This week, President-elect Joe Biden announced his intention to nominate Judge Merrick Garland to be Attorney General in his incoming administration. A career-long centrist and moderate, he is palatable to both establishment Democrats and Republicans, and choosing him signals Biden’s desire to return to the Obama-era status quo. But a closer examination of Garland’s conservative record reveals yet again that Biden has no intention of shifting left, even after a year that saw some of the biggest uprisings in U.S. history. 

Garland, the Chief Judge of the District of Columbia Court of Appeals, is best known for his blocked nomination to the U.S. Supreme Court in 2016. President Obama had nominated him to replace Justice Antonin Scalia, but Republicans in the Senate, led by Majority Leader Mitch McConnell, refused to hold a hearing on his appointment. They alleged that the seat should not be filled during an election year, setting the stage for right-wing judge Neil Gorsuch’s confirmation at the start of Trump’s tenure. 

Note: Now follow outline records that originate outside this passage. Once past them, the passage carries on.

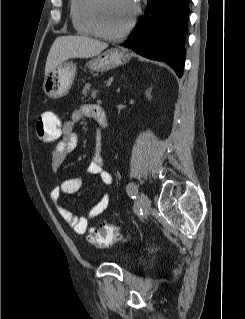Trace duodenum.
<instances>
[{
  "label": "duodenum",
  "mask_w": 245,
  "mask_h": 319,
  "mask_svg": "<svg viewBox=\"0 0 245 319\" xmlns=\"http://www.w3.org/2000/svg\"><path fill=\"white\" fill-rule=\"evenodd\" d=\"M98 123L100 124V126L102 128H105L107 126V117L106 114L103 112L102 114H100L97 118Z\"/></svg>",
  "instance_id": "410a0bca"
}]
</instances>
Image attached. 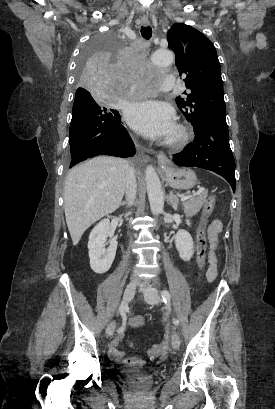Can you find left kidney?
<instances>
[{
  "label": "left kidney",
  "mask_w": 275,
  "mask_h": 409,
  "mask_svg": "<svg viewBox=\"0 0 275 409\" xmlns=\"http://www.w3.org/2000/svg\"><path fill=\"white\" fill-rule=\"evenodd\" d=\"M187 225H191L190 221H186ZM175 247L179 253L180 259L182 261H190L191 257L194 255L193 239L187 231H178L175 235Z\"/></svg>",
  "instance_id": "left-kidney-1"
}]
</instances>
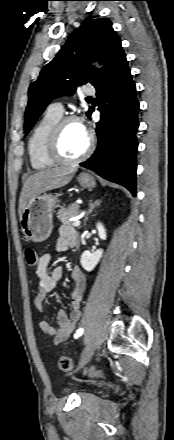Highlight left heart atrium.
Wrapping results in <instances>:
<instances>
[{
	"instance_id": "1",
	"label": "left heart atrium",
	"mask_w": 174,
	"mask_h": 440,
	"mask_svg": "<svg viewBox=\"0 0 174 440\" xmlns=\"http://www.w3.org/2000/svg\"><path fill=\"white\" fill-rule=\"evenodd\" d=\"M78 124L82 128V130L86 131L84 125L81 122H78Z\"/></svg>"
}]
</instances>
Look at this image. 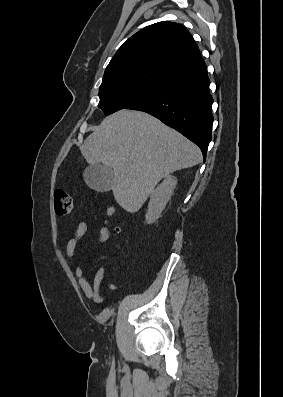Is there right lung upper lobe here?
I'll list each match as a JSON object with an SVG mask.
<instances>
[{"instance_id": "obj_1", "label": "right lung upper lobe", "mask_w": 283, "mask_h": 397, "mask_svg": "<svg viewBox=\"0 0 283 397\" xmlns=\"http://www.w3.org/2000/svg\"><path fill=\"white\" fill-rule=\"evenodd\" d=\"M204 67L199 48L186 27L163 21L129 38L111 59L103 78L142 73L171 81Z\"/></svg>"}]
</instances>
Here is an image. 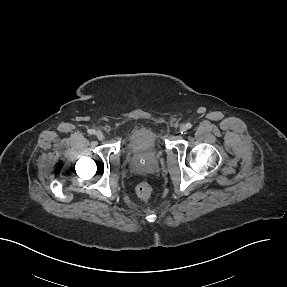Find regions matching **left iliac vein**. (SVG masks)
<instances>
[{"label":"left iliac vein","instance_id":"1","mask_svg":"<svg viewBox=\"0 0 287 287\" xmlns=\"http://www.w3.org/2000/svg\"><path fill=\"white\" fill-rule=\"evenodd\" d=\"M187 130H188V128H187V126H186L185 124H183V125L180 126V131H181L182 133H185Z\"/></svg>","mask_w":287,"mask_h":287}]
</instances>
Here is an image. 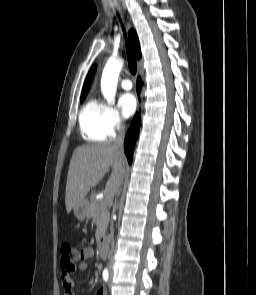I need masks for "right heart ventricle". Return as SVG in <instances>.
Returning <instances> with one entry per match:
<instances>
[{"label":"right heart ventricle","mask_w":256,"mask_h":295,"mask_svg":"<svg viewBox=\"0 0 256 295\" xmlns=\"http://www.w3.org/2000/svg\"><path fill=\"white\" fill-rule=\"evenodd\" d=\"M106 106L94 98L83 105L79 115V125L83 138L90 142H102L109 138L105 122Z\"/></svg>","instance_id":"right-heart-ventricle-1"}]
</instances>
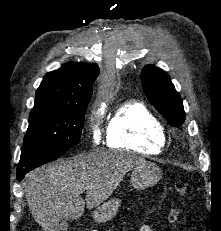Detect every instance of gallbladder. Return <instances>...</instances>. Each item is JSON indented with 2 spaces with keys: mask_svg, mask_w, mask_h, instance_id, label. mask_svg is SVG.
Returning a JSON list of instances; mask_svg holds the SVG:
<instances>
[{
  "mask_svg": "<svg viewBox=\"0 0 221 231\" xmlns=\"http://www.w3.org/2000/svg\"><path fill=\"white\" fill-rule=\"evenodd\" d=\"M67 229H68V223H67V221L66 220H62L60 222V230L61 231H67Z\"/></svg>",
  "mask_w": 221,
  "mask_h": 231,
  "instance_id": "bac80fb5",
  "label": "gallbladder"
}]
</instances>
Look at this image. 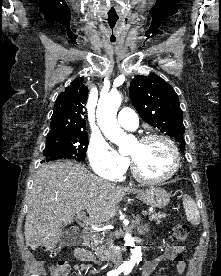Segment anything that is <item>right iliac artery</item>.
Here are the masks:
<instances>
[{"label": "right iliac artery", "instance_id": "82829eb1", "mask_svg": "<svg viewBox=\"0 0 221 276\" xmlns=\"http://www.w3.org/2000/svg\"><path fill=\"white\" fill-rule=\"evenodd\" d=\"M124 267H119L116 270L108 272L107 276H118L122 271H124Z\"/></svg>", "mask_w": 221, "mask_h": 276}]
</instances>
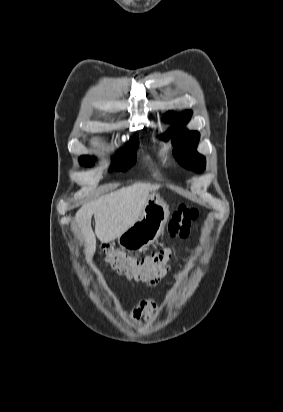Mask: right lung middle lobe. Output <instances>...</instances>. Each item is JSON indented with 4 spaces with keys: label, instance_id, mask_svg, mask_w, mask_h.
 Returning a JSON list of instances; mask_svg holds the SVG:
<instances>
[{
    "label": "right lung middle lobe",
    "instance_id": "1",
    "mask_svg": "<svg viewBox=\"0 0 283 412\" xmlns=\"http://www.w3.org/2000/svg\"><path fill=\"white\" fill-rule=\"evenodd\" d=\"M137 147L138 140L134 138L128 143L127 148L119 153L118 160L113 161L112 168L117 171H125L129 168L135 162ZM79 162L83 166H92L95 160L89 156H81Z\"/></svg>",
    "mask_w": 283,
    "mask_h": 412
}]
</instances>
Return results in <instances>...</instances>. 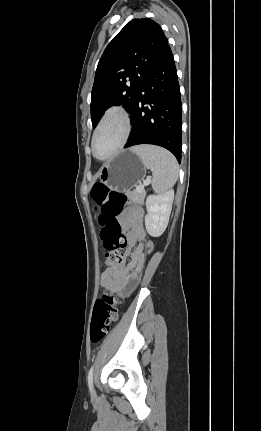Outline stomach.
<instances>
[{
	"label": "stomach",
	"mask_w": 261,
	"mask_h": 431,
	"mask_svg": "<svg viewBox=\"0 0 261 431\" xmlns=\"http://www.w3.org/2000/svg\"><path fill=\"white\" fill-rule=\"evenodd\" d=\"M146 174L141 158L130 150L115 155L100 170L99 178L108 187L126 192L140 183Z\"/></svg>",
	"instance_id": "0dacf381"
}]
</instances>
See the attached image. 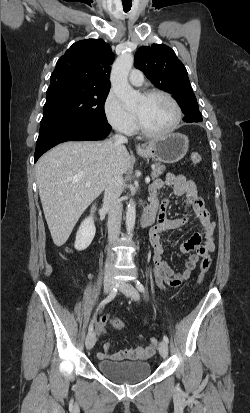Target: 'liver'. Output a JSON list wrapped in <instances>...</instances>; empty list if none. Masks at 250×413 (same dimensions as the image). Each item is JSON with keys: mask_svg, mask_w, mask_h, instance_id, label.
Here are the masks:
<instances>
[{"mask_svg": "<svg viewBox=\"0 0 250 413\" xmlns=\"http://www.w3.org/2000/svg\"><path fill=\"white\" fill-rule=\"evenodd\" d=\"M129 167L126 147L116 145L114 140L64 142L38 160L39 195L56 246L65 244L80 216L109 179L122 177ZM87 181L90 186H86Z\"/></svg>", "mask_w": 250, "mask_h": 413, "instance_id": "liver-1", "label": "liver"}]
</instances>
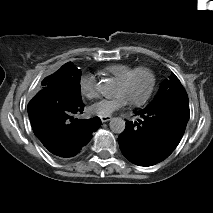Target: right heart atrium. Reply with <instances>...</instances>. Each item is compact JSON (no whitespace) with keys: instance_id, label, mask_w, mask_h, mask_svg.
<instances>
[{"instance_id":"obj_1","label":"right heart atrium","mask_w":213,"mask_h":213,"mask_svg":"<svg viewBox=\"0 0 213 213\" xmlns=\"http://www.w3.org/2000/svg\"><path fill=\"white\" fill-rule=\"evenodd\" d=\"M82 93L88 97H96L99 92V85L94 74H88L81 78Z\"/></svg>"}]
</instances>
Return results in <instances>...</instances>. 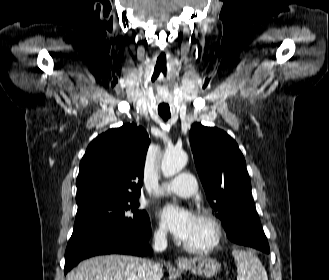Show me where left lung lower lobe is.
<instances>
[{"mask_svg":"<svg viewBox=\"0 0 329 280\" xmlns=\"http://www.w3.org/2000/svg\"><path fill=\"white\" fill-rule=\"evenodd\" d=\"M225 230L228 238L237 244L250 246L265 253L270 252L254 203L250 204L249 211L241 221L235 222Z\"/></svg>","mask_w":329,"mask_h":280,"instance_id":"left-lung-lower-lobe-1","label":"left lung lower lobe"}]
</instances>
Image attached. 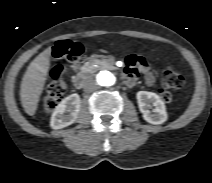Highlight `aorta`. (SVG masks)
Here are the masks:
<instances>
[{
	"label": "aorta",
	"mask_w": 212,
	"mask_h": 183,
	"mask_svg": "<svg viewBox=\"0 0 212 183\" xmlns=\"http://www.w3.org/2000/svg\"><path fill=\"white\" fill-rule=\"evenodd\" d=\"M97 84L103 88H109L116 82V77L109 71H102L96 76Z\"/></svg>",
	"instance_id": "1"
}]
</instances>
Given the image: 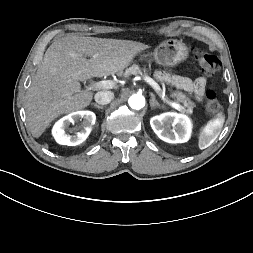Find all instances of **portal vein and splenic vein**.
Returning a JSON list of instances; mask_svg holds the SVG:
<instances>
[{
    "mask_svg": "<svg viewBox=\"0 0 253 253\" xmlns=\"http://www.w3.org/2000/svg\"><path fill=\"white\" fill-rule=\"evenodd\" d=\"M144 80L150 84L154 90L159 93L163 99H165V94L162 92L159 84L153 80L151 77L149 76H144ZM116 85V82L113 81V80H103V81H99L97 83L94 84V87L97 88V89H112L114 88ZM168 103L170 104V106H172L173 108H175L176 110H182V106L176 102H171V101H168Z\"/></svg>",
    "mask_w": 253,
    "mask_h": 253,
    "instance_id": "1",
    "label": "portal vein and splenic vein"
}]
</instances>
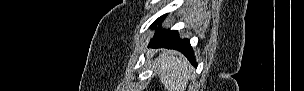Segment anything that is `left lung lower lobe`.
<instances>
[{"mask_svg": "<svg viewBox=\"0 0 304 91\" xmlns=\"http://www.w3.org/2000/svg\"><path fill=\"white\" fill-rule=\"evenodd\" d=\"M166 14L159 17L151 26L152 29L156 28L158 24H161L165 19ZM150 45L154 48H167L174 49L183 53L190 62L196 67L195 57L192 51V47L188 39H180L177 30H159L150 42Z\"/></svg>", "mask_w": 304, "mask_h": 91, "instance_id": "obj_1", "label": "left lung lower lobe"}]
</instances>
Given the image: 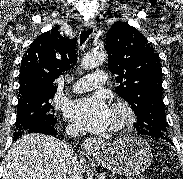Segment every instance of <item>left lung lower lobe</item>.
Returning a JSON list of instances; mask_svg holds the SVG:
<instances>
[{"label":"left lung lower lobe","instance_id":"1","mask_svg":"<svg viewBox=\"0 0 183 179\" xmlns=\"http://www.w3.org/2000/svg\"><path fill=\"white\" fill-rule=\"evenodd\" d=\"M162 139H165L166 141H169L171 142L170 138L169 137H163ZM173 144V143H172Z\"/></svg>","mask_w":183,"mask_h":179}]
</instances>
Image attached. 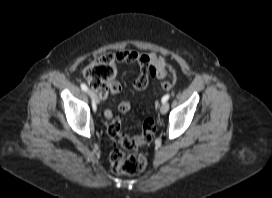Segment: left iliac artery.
<instances>
[{
	"label": "left iliac artery",
	"mask_w": 272,
	"mask_h": 198,
	"mask_svg": "<svg viewBox=\"0 0 272 198\" xmlns=\"http://www.w3.org/2000/svg\"><path fill=\"white\" fill-rule=\"evenodd\" d=\"M169 98H170V94L164 95L163 98H162V103L167 102L169 100Z\"/></svg>",
	"instance_id": "1"
}]
</instances>
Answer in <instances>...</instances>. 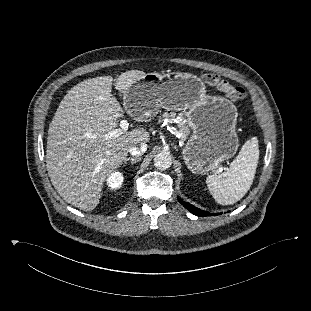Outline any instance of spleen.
I'll return each mask as SVG.
<instances>
[{
	"instance_id": "1",
	"label": "spleen",
	"mask_w": 311,
	"mask_h": 311,
	"mask_svg": "<svg viewBox=\"0 0 311 311\" xmlns=\"http://www.w3.org/2000/svg\"><path fill=\"white\" fill-rule=\"evenodd\" d=\"M258 160V140L252 137L242 146L228 170L209 175L206 184L216 202L230 205L242 199L253 183Z\"/></svg>"
}]
</instances>
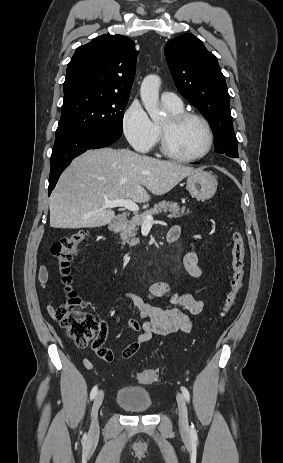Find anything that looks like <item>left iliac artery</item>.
<instances>
[{"instance_id": "left-iliac-artery-1", "label": "left iliac artery", "mask_w": 283, "mask_h": 463, "mask_svg": "<svg viewBox=\"0 0 283 463\" xmlns=\"http://www.w3.org/2000/svg\"><path fill=\"white\" fill-rule=\"evenodd\" d=\"M181 390H182V393H183L184 398L186 399L187 402H189V401H190V394H189L188 389H187L186 387H182ZM191 435H192L193 437H196V436H197V435H196V430H195L193 424L191 425Z\"/></svg>"}]
</instances>
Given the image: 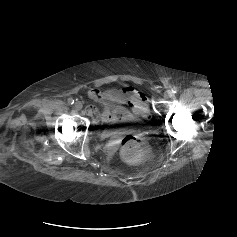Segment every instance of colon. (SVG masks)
Segmentation results:
<instances>
[{
  "label": "colon",
  "mask_w": 237,
  "mask_h": 237,
  "mask_svg": "<svg viewBox=\"0 0 237 237\" xmlns=\"http://www.w3.org/2000/svg\"><path fill=\"white\" fill-rule=\"evenodd\" d=\"M122 157L129 163H139L149 158L151 150L148 142L139 135H127L122 141Z\"/></svg>",
  "instance_id": "1"
}]
</instances>
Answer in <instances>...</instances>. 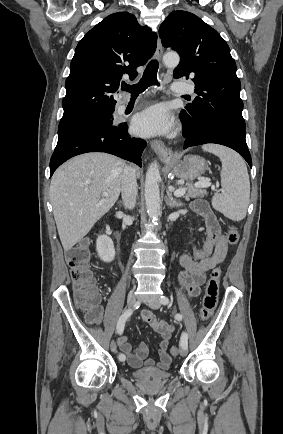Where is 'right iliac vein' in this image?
Returning a JSON list of instances; mask_svg holds the SVG:
<instances>
[{
  "mask_svg": "<svg viewBox=\"0 0 283 434\" xmlns=\"http://www.w3.org/2000/svg\"><path fill=\"white\" fill-rule=\"evenodd\" d=\"M136 302V297H135V293L134 290L130 291L127 297V307L128 309L132 308L134 306ZM110 349L113 353H116L117 349H116V343L115 341H112L110 344Z\"/></svg>",
  "mask_w": 283,
  "mask_h": 434,
  "instance_id": "1",
  "label": "right iliac vein"
}]
</instances>
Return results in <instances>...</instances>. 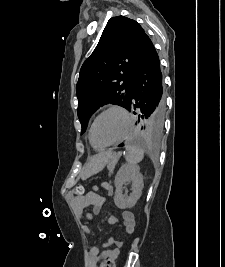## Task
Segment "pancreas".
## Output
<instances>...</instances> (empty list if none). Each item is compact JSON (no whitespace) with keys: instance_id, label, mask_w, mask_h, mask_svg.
<instances>
[{"instance_id":"1","label":"pancreas","mask_w":225,"mask_h":267,"mask_svg":"<svg viewBox=\"0 0 225 267\" xmlns=\"http://www.w3.org/2000/svg\"><path fill=\"white\" fill-rule=\"evenodd\" d=\"M116 162H117V159H113L108 163L109 175L113 174V170H114Z\"/></svg>"}]
</instances>
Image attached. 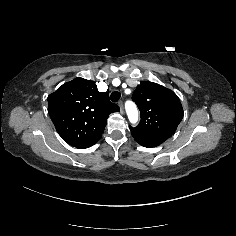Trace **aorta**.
I'll use <instances>...</instances> for the list:
<instances>
[{
    "instance_id": "1",
    "label": "aorta",
    "mask_w": 236,
    "mask_h": 236,
    "mask_svg": "<svg viewBox=\"0 0 236 236\" xmlns=\"http://www.w3.org/2000/svg\"><path fill=\"white\" fill-rule=\"evenodd\" d=\"M125 108H126V113L128 115V118L130 120L131 123H135L138 120V111L136 108V105L131 102V101H127L125 103Z\"/></svg>"
}]
</instances>
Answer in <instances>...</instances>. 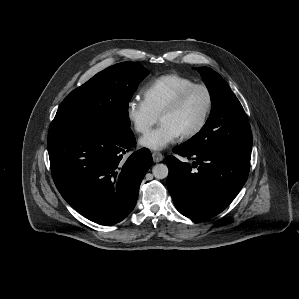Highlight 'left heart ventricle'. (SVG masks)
Listing matches in <instances>:
<instances>
[{"mask_svg":"<svg viewBox=\"0 0 299 299\" xmlns=\"http://www.w3.org/2000/svg\"><path fill=\"white\" fill-rule=\"evenodd\" d=\"M206 102L205 93L200 89H195L177 110L162 116L160 123L171 124L183 134L199 123L205 111Z\"/></svg>","mask_w":299,"mask_h":299,"instance_id":"1","label":"left heart ventricle"}]
</instances>
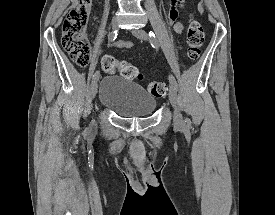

By nominating him to the Supreme Court, Obama hoped that Garland’s bipartisan appeal would win him much-needed confirmation votes in the Republican-held Senate. This is likely one reason why Biden, who prides himself on his ability to reach across the aisle to Republicans, has tapped him for Attorney General. Democrats and Republicans alike have praised him over the decades, with McConnell going so far as to recommend him for FBI Director in 2017. Yesterday, Trump ally Lindsay Graham tweeted his approval of Biden’s choice, calling Garland a “sound choice,” and a man of “great character [and] integrity.”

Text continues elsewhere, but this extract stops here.